In order to effectively prevent, detect, and respond to public health emergencies in a timely manner, health workers across all levels of the public health system need to be equipped with the right set of skills and competencies. With the continued emergence of new diseases and re-emergence of known ones, field epidemiology is becoming more and more relevant in public health. The World Health Organization set a target for countries to have at least one trained field epidemiologist per 200,000 population.
The intermediate FETP is a supervised, on-the-job, competency-based training and service (workforce development) program to improve field epidemiologic capacity at the regional level. It builds trainees’ competencies in surveillance, data analysis and interpretation, outbreak investigation, scientific communication, and mentorship. The 9-month part-time training program involves residential training interspersed with on-job field projects during which participants return to workstations and conduct job-relevant projects to concretize what they have learned.

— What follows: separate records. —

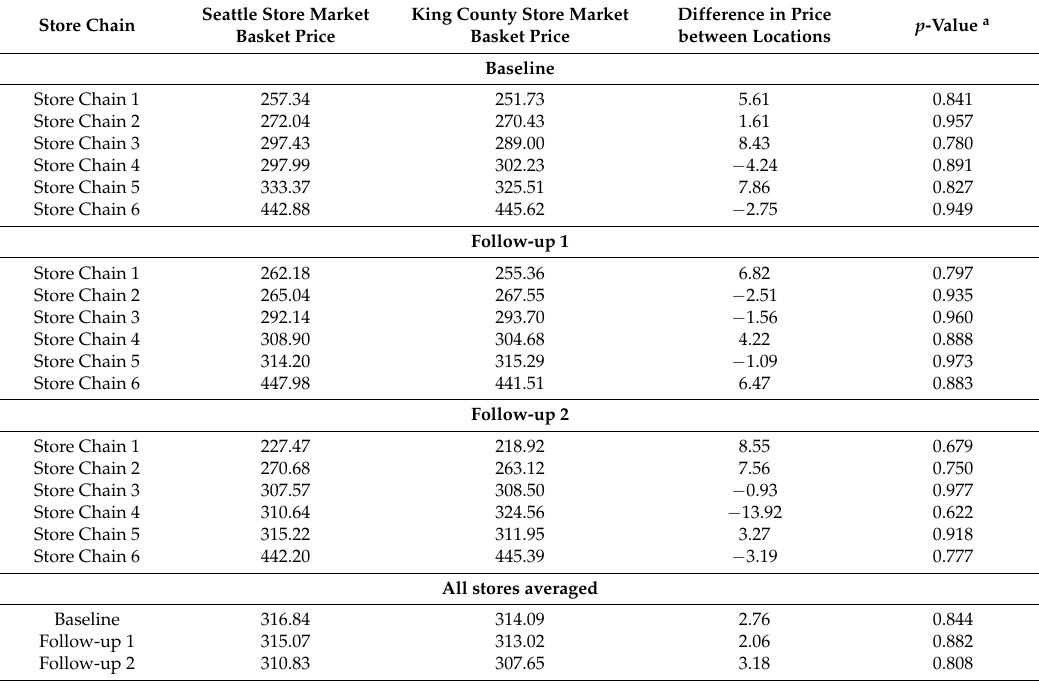
Table 1. Comparison of total market basket price, by supermarket chain and location, at baseline, follow-up 1, and follow-up 2.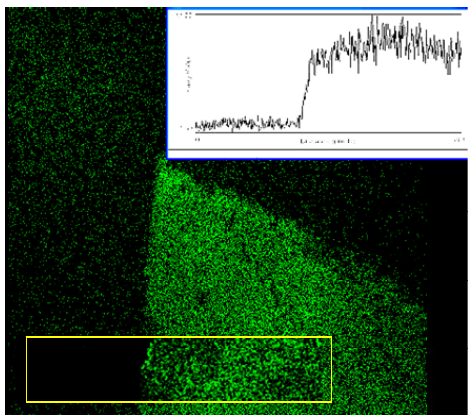
Figure 6. The profile of the enhancement factor for 47 nm Ag coated Au colloid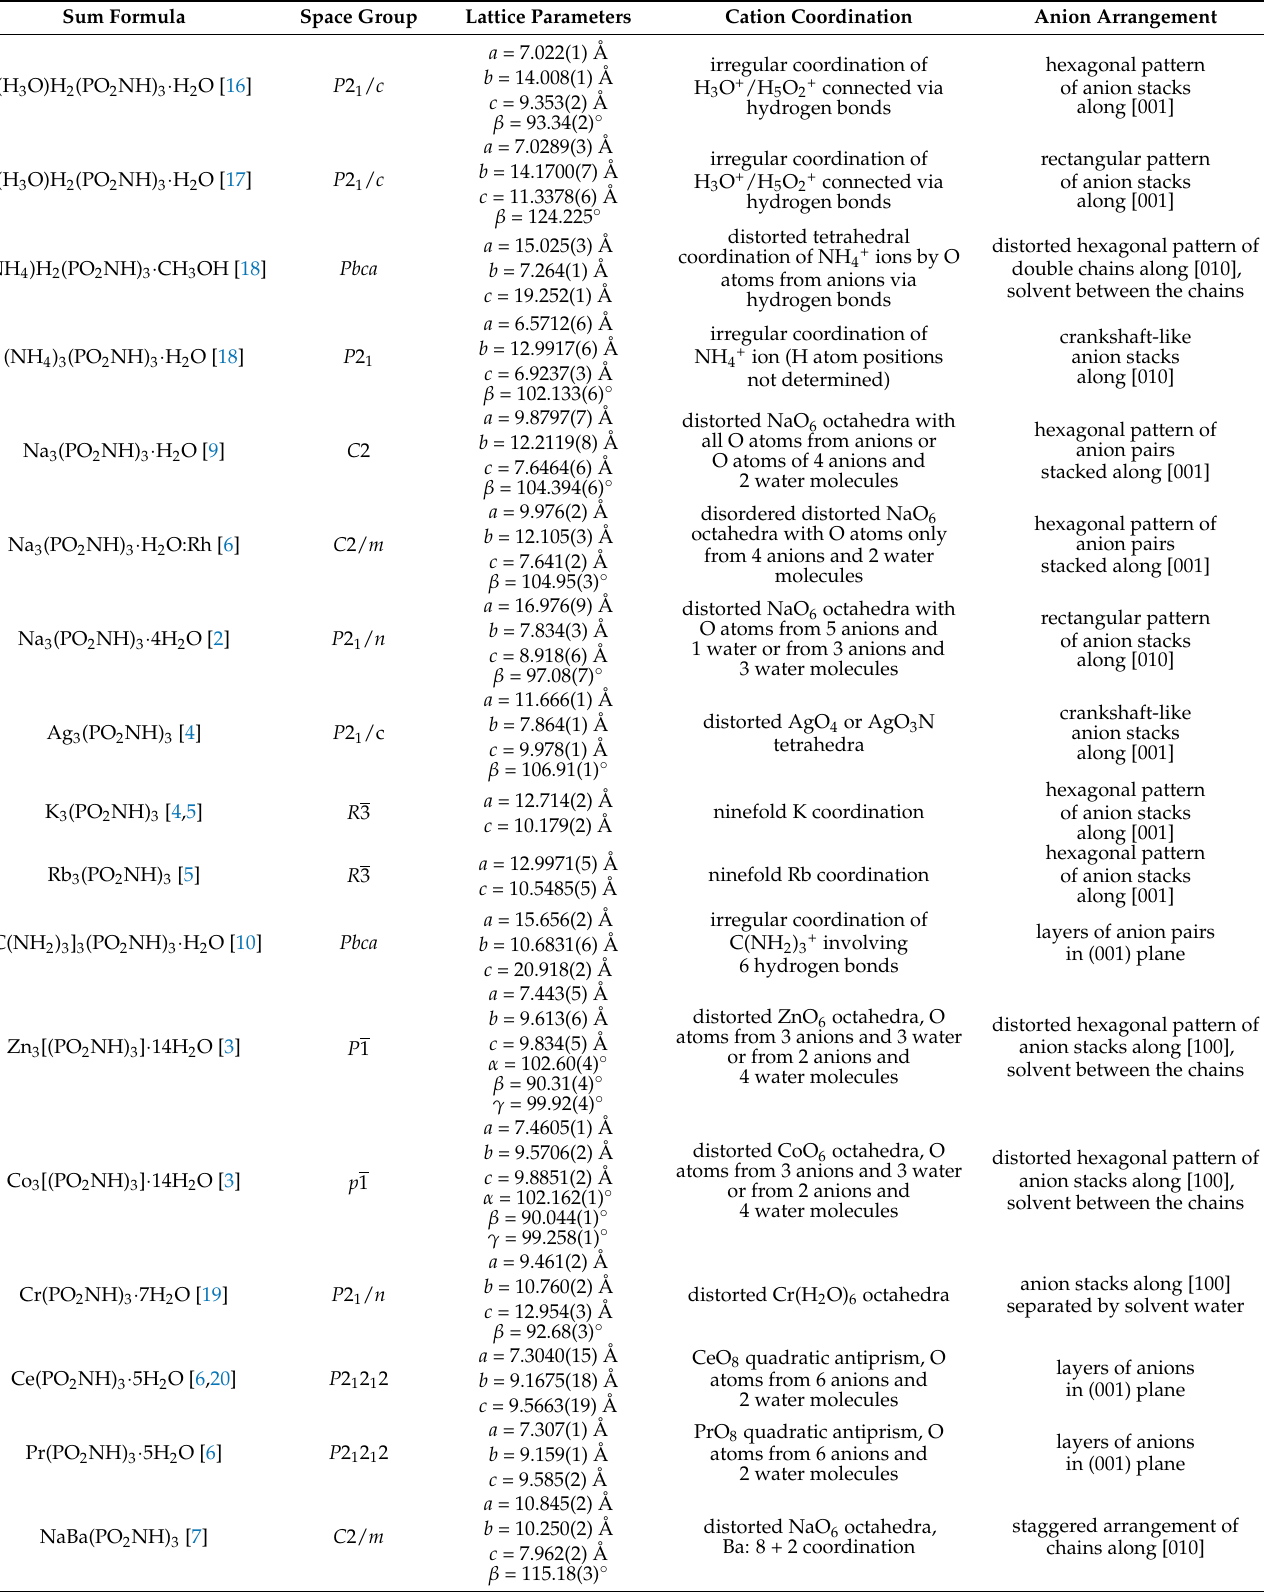
Table 1. A list of all crystal structure determinations of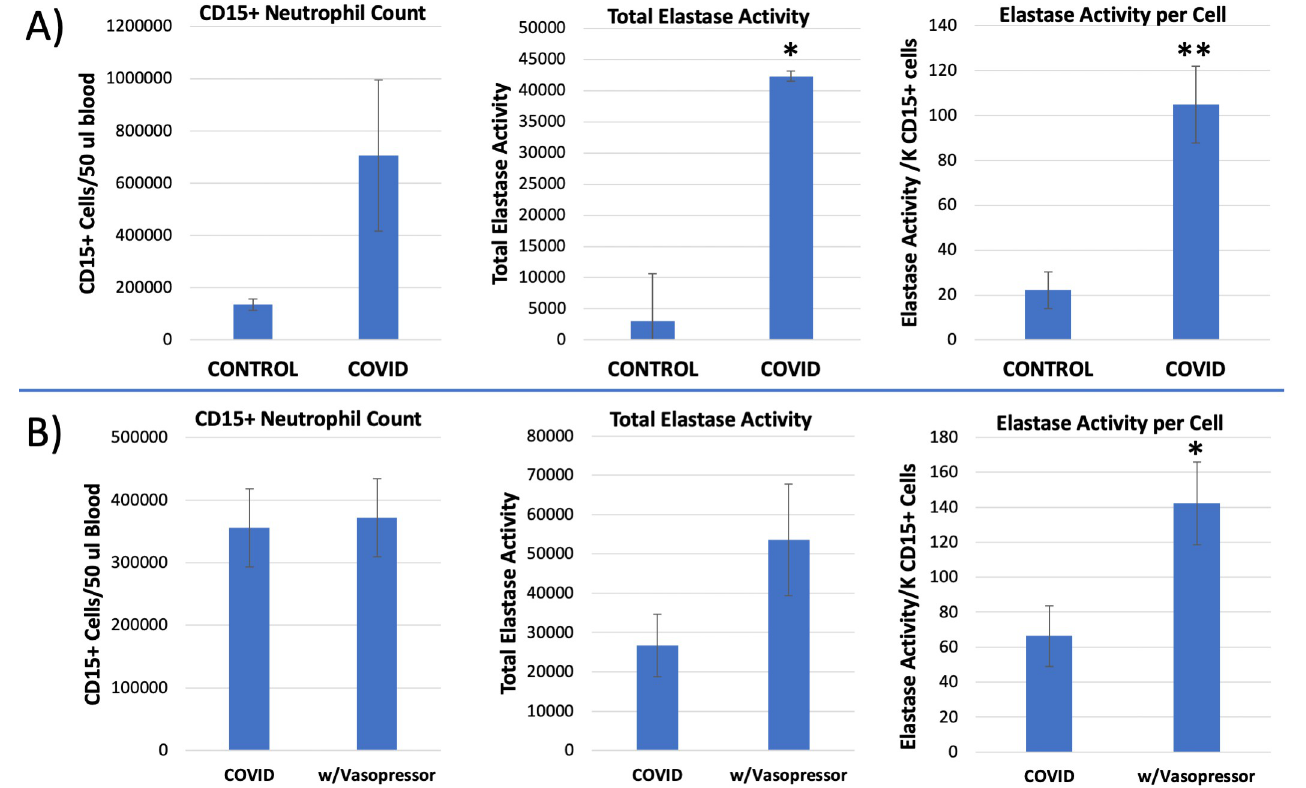
Fig 8. Neutrophil elastase activity of purified CD15+ neutrophils from control or COVID-19 patients. Panel A) Using the kinetic elastase assay shown in Fig 7, COVID-19 patient’s purified CD15+ neutrophils (n = 10) were compared to control subjects (n = 4). The left panel reports the total cell count of CD15 + neutrophils from 50 μ l of blood (mean ± s.e.m.). The total elastase activity of those cells was measured in arbitrary fluorescence units per 2 hour incubation (middle panel, mean ± s.e.m.). The total elastase activity per patient was divided by the CD15+ cell count for that patient to yield the elastase activity per cell (right panel, mean ± s.e.m.). Panel B) Patients that were PCR+ for SARS-CoV2, were regrouped according to whether they received vasopressor support (n = 4) or did not receive vasopressors (n = 8), ( � = p < 0.05, �� = p < 0.01).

On 31 August 2021, Uganda officially launched the intermediate-level field epidemiology training program (Intermediate FETP). This completed the CDC-funded FETP pyramid model in the country, which already had the national-level advanced and district-level frontline programs in place. The pioneer cohort of the program included data managers, M&E specialists, medical officers, and community health specialists from Fort Portal, Kabale, Naguru, Entebbe Regional Referral Hospitals, and the Uganda Ministry of Health headquarters.
On 31 March 2022, in a colorful event at the Mansion Hotel in Jinja District, the first intermediate FETP cohort in Uganda graduated the 17 pioneer members.. During the event, graduates shared part of the work they had done during the training period and their experiences with the audience. The event was attended by officials from the ministry of health, the regional referral hospitals where the graduates work, the African Field Epidemiology Network (AFENET), the Makerere University Monitoring and Evaluation Technical Support (METS) Program, the Uganda National Institute of Public Health and was officiated by Her Excellency the United States Ambassador to Uganda, Amb. Natalie E. Brown.
In their remarks, the delegates, atop the congratulatory messages, challenged the graduates to utilize the competencies gained to address key public health concerns including non-communicable diseases that are on the rise and to publish their findings widely to inform policy and interventions. Graduates returned to their workplaces to continue with their duties while putting into practice what they learned.